The agreement, brokered by the United States and France, includes an initial two-month ceasefire in which Hezbollah militants are to withdraw north of the Litani River and Israeli forces are to return to their side of the border. As Israeli forces withdrawal, the buffer zone will be patrolled by Lebanese troops and U.N. peacekeepers moving in to take their place, but it is expected to take weeks, and Israel retained full security control over both sides of the border region as of Thursday.

Lebanon’s state-run National News Agency said two people were wounded by Israeli fire in Markaba, close to the border, without providing further details. It said Israel fired artillery in three other locations near the border. There were no immediate reports of casualties.

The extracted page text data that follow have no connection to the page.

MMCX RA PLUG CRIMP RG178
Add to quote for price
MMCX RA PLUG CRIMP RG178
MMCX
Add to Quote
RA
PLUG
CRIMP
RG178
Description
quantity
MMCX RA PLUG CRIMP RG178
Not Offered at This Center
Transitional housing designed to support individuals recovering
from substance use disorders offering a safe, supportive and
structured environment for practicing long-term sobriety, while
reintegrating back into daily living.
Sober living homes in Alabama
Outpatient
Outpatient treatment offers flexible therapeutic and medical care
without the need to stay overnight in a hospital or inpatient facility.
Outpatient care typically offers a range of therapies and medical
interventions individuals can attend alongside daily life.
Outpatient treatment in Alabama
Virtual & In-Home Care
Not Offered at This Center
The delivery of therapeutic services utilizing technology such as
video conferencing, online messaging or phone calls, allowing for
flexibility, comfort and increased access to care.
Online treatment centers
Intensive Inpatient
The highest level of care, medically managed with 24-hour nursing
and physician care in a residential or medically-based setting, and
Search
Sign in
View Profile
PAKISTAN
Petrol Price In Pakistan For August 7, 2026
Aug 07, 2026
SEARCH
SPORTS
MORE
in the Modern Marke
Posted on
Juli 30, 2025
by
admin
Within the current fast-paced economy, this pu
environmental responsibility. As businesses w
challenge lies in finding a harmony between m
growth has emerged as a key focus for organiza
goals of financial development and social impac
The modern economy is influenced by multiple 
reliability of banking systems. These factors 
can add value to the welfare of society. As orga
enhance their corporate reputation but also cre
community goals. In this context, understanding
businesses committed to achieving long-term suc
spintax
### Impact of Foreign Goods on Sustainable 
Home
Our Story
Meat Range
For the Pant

While the detailed terms of the ceasefire agreement have not been made public by the U.S., President Biden made clear when he announced it on Tuesday that Israel retained the right to self-defense, and Israeli Prime Minister Benjamin Netanyahu warned that any violations of the deal would be met with a swift and harsh military response.  

Israeli officials have said forces will be withdrawn gradually as it ensures that the agreement is being enforced. Israel has warned people repeatedly not to return to areas where troops are deployed, and says it reserves the right to strike Hezbollah if it violates the terms of the truce.

The ceasefire agreement announced late Tuesday ended 14 months of conflict between Israel and Hezbollah that began a day after Hamas’ Oct. 7, 2023 attack out of Gaza, when the Lebanese militant group began firing rockets, drones and missiles in solidarity. The Hamas attack saw the militants kill some 1,200 people in southern Israel and take 250 others hostage.

Israel retaliated with airstrikes, and the conflict steadily intensified for nearly a year before boiling over into all-out war in mid-September. The war in Gaza is still raging with no end in sight, with health officials in the Hamas-run Palestinian territory saying more than 44,280 people have been killed. Most of the enclave’s 2.3 million people have been displaced from their homes, many of them forced to flee multiple times over the last year.

More than 3,760 people were killed by Israeli fire in Lebanon during the conflict, many of them civilians, according to Lebanese health officials. The fighting killed more than 70 people in Israel, meanwhile, more than half of them civilians, as well as dozens of Israeli soldiers fighting in southern Lebanon.

Some 50,000 people were displaced on the Israeli side, but few have returned and the communities near the northern border are still largely deserted.